When Kweisi Mfume officially took the helm of the NAACP last February, the former Maryland congressman had two immediate tasks. One was to revive lagging interest in the civil rights organization. The other more tangible problem was to eliminate a long-standing $3.2 million debt, and submit a balanced budget to the national board of directors to help put the NAACP back in the black for the first time in years. While the verdict is still out on the first problem, Mfume recently announced that the organization expected to have its first budget surplus by the end of 1996.
With a cash influx from last year’s national convention and annual Image Awards ceremony–which brought in $900,000 and $400,000, respectively– Mfume says he was also able to pull in $1 million through contributions. Several contributors donated $100,000, while another group of investors, including Black Enterprise, Essence, Ebony and Burrell Communications, formed a consortium that gave $125,000.
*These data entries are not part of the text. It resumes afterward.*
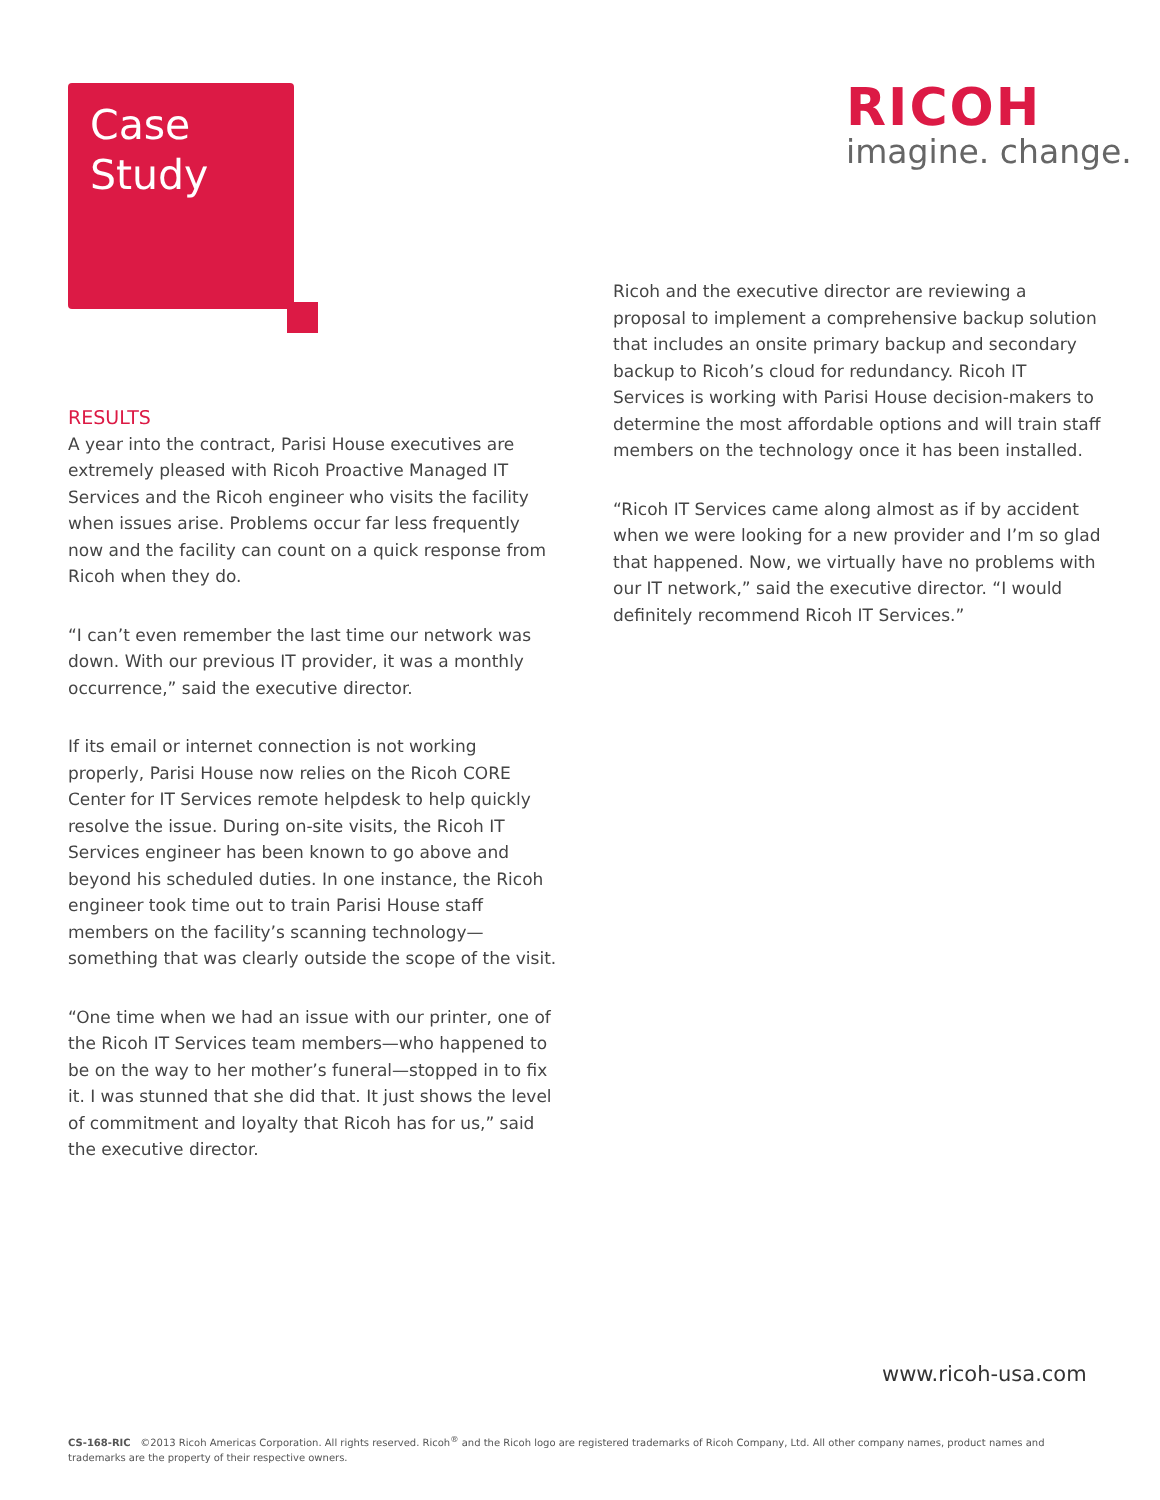Case
Study
RICOH
imagine. change.
RESULTS
A year into the contract, Parisi House executives are extremely pleased with Ricoh Proactive Managed IT Services and the Ricoh engineer who visits the facility when issues arise. Problems occur far less frequently now and the facility can count on a quick response from Ricoh when they do.
“I can’t even remember the last time our network was down. With our previous IT provider, it was a monthly occurrence,” said the executive director.
If its email or internet connection is not working properly, Parisi House now relies on the Ricoh CORE Center for IT Services remote helpdesk to help quickly resolve the issue. During on-site visits, the Ricoh IT Services engineer has been known to go above and beyond his scheduled duties. In one instance, the Ricoh engineer took time out to train Parisi House staff members on the facility’s scanning technology—something that was clearly outside the scope of the visit.
“One time when we had an issue with our printer, one of the Ricoh IT Services team members—who happened to be on the way to her mother’s funeral—stopped in to fix it. I was stunned that she did that. It just shows the level of commitment and loyalty that Ricoh has for us,” said the executive director.
Ricoh and the executive director are reviewing a proposal to implement a comprehensive backup solution that includes an onsite primary backup and secondary backup to Ricoh’s cloud for redundancy. Ricoh IT Services is working with Parisi House decision-makers to determine the most affordable options and will train staff members on the technology once it has been installed.
“Ricoh IT Services came along almost as if by accident when we were looking for a new provider and I’m so glad that happened. Now, we virtually have no problems with our IT network,” said the executive director. “I would definitely recommend Ricoh IT Services.”
www.ricoh-usa.com
CS-168-RIC ©2013 Ricoh Americas Corporation. All rights reserved. Ricoh<sup>®</sup> and the Ricoh logo are registered trademarks of Ricoh Company, Ltd. All other company names, product names and trademarks are the property of their respective owners.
“I went to everyone I could find to get contributions,” says Mfume. “I believe that people are willing to invest because they saw that we were serious about taking care of our problems and getting back on track.”
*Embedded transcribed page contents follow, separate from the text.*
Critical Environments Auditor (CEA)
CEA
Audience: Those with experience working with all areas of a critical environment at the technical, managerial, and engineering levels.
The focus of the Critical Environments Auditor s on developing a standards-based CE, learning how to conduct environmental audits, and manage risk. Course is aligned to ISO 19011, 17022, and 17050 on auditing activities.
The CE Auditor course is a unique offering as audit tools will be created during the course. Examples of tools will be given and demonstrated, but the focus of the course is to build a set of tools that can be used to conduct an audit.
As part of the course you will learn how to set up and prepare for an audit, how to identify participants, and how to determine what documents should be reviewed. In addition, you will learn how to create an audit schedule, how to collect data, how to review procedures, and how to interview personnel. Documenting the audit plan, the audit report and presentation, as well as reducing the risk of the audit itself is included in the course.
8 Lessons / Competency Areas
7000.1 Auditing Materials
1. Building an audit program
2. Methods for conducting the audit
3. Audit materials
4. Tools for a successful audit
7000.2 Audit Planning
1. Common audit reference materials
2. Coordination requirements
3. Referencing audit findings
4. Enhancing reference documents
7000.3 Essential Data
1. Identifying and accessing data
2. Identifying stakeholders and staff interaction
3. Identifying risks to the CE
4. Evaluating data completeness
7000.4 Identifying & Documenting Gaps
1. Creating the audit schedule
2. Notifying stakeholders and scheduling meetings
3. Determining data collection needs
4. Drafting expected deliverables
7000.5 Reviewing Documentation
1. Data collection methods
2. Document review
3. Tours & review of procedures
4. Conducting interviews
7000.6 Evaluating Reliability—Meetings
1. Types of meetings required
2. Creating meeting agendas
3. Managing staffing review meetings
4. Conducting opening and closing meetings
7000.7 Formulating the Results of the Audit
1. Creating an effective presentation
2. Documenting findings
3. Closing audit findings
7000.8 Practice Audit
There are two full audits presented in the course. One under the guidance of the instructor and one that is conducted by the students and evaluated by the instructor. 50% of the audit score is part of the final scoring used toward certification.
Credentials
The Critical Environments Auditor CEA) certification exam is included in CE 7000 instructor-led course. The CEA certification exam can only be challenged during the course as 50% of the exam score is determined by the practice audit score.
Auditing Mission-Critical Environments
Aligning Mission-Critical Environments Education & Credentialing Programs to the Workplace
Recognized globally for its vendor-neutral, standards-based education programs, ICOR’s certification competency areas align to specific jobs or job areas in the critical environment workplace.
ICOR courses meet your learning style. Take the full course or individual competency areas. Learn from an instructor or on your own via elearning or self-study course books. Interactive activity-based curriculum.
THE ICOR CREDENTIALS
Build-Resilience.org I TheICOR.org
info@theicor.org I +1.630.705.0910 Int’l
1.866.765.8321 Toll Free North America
The organization also renegotiated some of the contracts and leases on a number of their offices across the country, worked with creditors to secure the lowest possible interest rates on the money owed and sought an increased volume of $15, $25 and $50 donations.
“The fact that the NAACP has retired its debt is more of a psychological than a tangible shift,” says Professor Alvin Thornton, chairman of the Howard University Political Science Department. “Now they can begin to be perceived as dealing with substantive issues, instead of internal fiscal crises.